É a razão fundamental para as discussões, tanto online como na vida real, serem tão desagradáveis. Porque nos estão a pedir que realizemos um conjunto de saltos que não conseguimos realizar, e que provavelmente será insensato realizar. Pedem-nos que acreditemos em coisas que são inacreditáveis e dizem-nos que não objetemos a coisas (como dar às crianças medicamentos que as impedem de passar pela puberdade) às quais a maioria das pessoas sente grandes objeções. A dor que resulta de se esperar que fiquemos em silêncio relativamente a alguns assuntos importantes e demos saltos impossíveis noutros, é tremenda, até porque os problemas (incluindo as contradições internas) são tão evidentes. Como todos aqueles que viveram sob um regime totalitário podem confirmar, há algo de humilhante e até destruidor da alma quando se espera que alinhemos com reivindicações que não acreditamos serem verdadeiras e não se podem provar verdadeiras. Se a crença é a de que todas as pessoas devem ser vistas como tendo igual valor e que lhes deve ser atribuída dignidade igual, então está tudo muito bem. Se nos pedirem que acreditemos não haver diferenças entre homossexualidade e heterossexualidade, homens e mulheres, racismo e antirracismo, isto acabará por nos distrair. Essa distração - ou insanidade das massas - é algo em cujo seio nos encontramos e de onde precisamos de sair.

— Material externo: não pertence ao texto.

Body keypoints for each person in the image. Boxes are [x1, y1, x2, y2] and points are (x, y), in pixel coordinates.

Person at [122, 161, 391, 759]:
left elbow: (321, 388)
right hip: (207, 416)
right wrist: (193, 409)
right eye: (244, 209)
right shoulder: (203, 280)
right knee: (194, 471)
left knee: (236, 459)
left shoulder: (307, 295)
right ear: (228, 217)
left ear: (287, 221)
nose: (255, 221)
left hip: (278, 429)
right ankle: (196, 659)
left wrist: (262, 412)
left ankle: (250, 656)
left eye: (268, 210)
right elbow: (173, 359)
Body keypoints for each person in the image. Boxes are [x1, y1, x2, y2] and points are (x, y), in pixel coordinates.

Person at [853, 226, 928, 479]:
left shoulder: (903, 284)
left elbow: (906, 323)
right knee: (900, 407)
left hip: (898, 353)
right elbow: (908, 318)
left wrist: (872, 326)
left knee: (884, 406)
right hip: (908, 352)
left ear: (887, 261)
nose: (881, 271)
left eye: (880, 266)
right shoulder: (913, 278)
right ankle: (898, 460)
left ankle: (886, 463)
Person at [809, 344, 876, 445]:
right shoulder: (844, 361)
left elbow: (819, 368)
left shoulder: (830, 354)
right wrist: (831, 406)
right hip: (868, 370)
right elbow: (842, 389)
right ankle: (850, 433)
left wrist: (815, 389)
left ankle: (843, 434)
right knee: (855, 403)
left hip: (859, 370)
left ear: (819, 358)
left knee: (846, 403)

Se falharmos, a direção da viagem já é clara. Enfrentamos um futuro não apenas de maior atomização, raiva e violência, mas um futuro em que a possibilidade de uma reação negativa contra todos os avanços nos direitos - incluindo os bons - tem mais probabilidade de crescer. Um futuro em que ao racismo se responderá com racismo, e a humilhação com base no género será respondida com humilhação com base no género. Num determinado estádio de humilhação, não há simplesmente razão para grupos maioritários não voltarem a jogar jogos que tiveram resultados tão bons para eles.

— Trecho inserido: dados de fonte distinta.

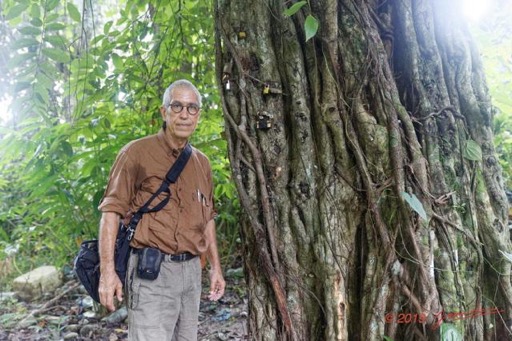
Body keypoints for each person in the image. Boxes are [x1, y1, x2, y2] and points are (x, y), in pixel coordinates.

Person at [97, 79, 226, 340]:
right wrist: (107, 272)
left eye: (191, 108)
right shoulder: (136, 153)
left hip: (190, 274)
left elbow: (208, 218)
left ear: (198, 115)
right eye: (177, 106)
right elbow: (111, 212)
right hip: (151, 273)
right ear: (163, 111)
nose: (184, 114)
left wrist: (216, 268)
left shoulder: (202, 163)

Este livro sugere uma série de formas para sair desta situação. Mas a melhor forma de começar é não apenas compreender as origens do que se passa neste momento, mas ser livre para o discutir. Ao escrever este livro, descobri que o Exército Britânico tem um equipamento de limpeza de minas chamado «The Python», mas que, num estágio anterior ao seu desenvolvimento, se chamava «The Giant Viper». Quando este sistema é disparado num campo de minas, liberta um foguete atrás do qual se desenrola uma cauda semelhante a uma mangueira com centenas de metros de comprimento e cheia de explosivos. Quando esta está estendida sobre o campo de minas (e, como em relação a tudo o resto, é possível ver vídeos disto online), causa aquilo a que se chama «detonação por simpatia». Ou seja, todo o aparelho explode, detonando minas num raio significativo em torno do foguete e da sua cauda. Embora não consiga limpar todo o campo de minas, consegue limpar um caminho através do qual pessoas, camiões e até tanques podem viajar com segurança no que era antes terreno intransitável.

Na minha modesta forma de pensar, este livro é o meu sistema Viper. Não pretendo limpar todo o campo minado - nem poderia, ainda que quisesse. Mas espero ajudar a limpar algum terreno através do qual outras pessoas possam depois passar com maior segurança.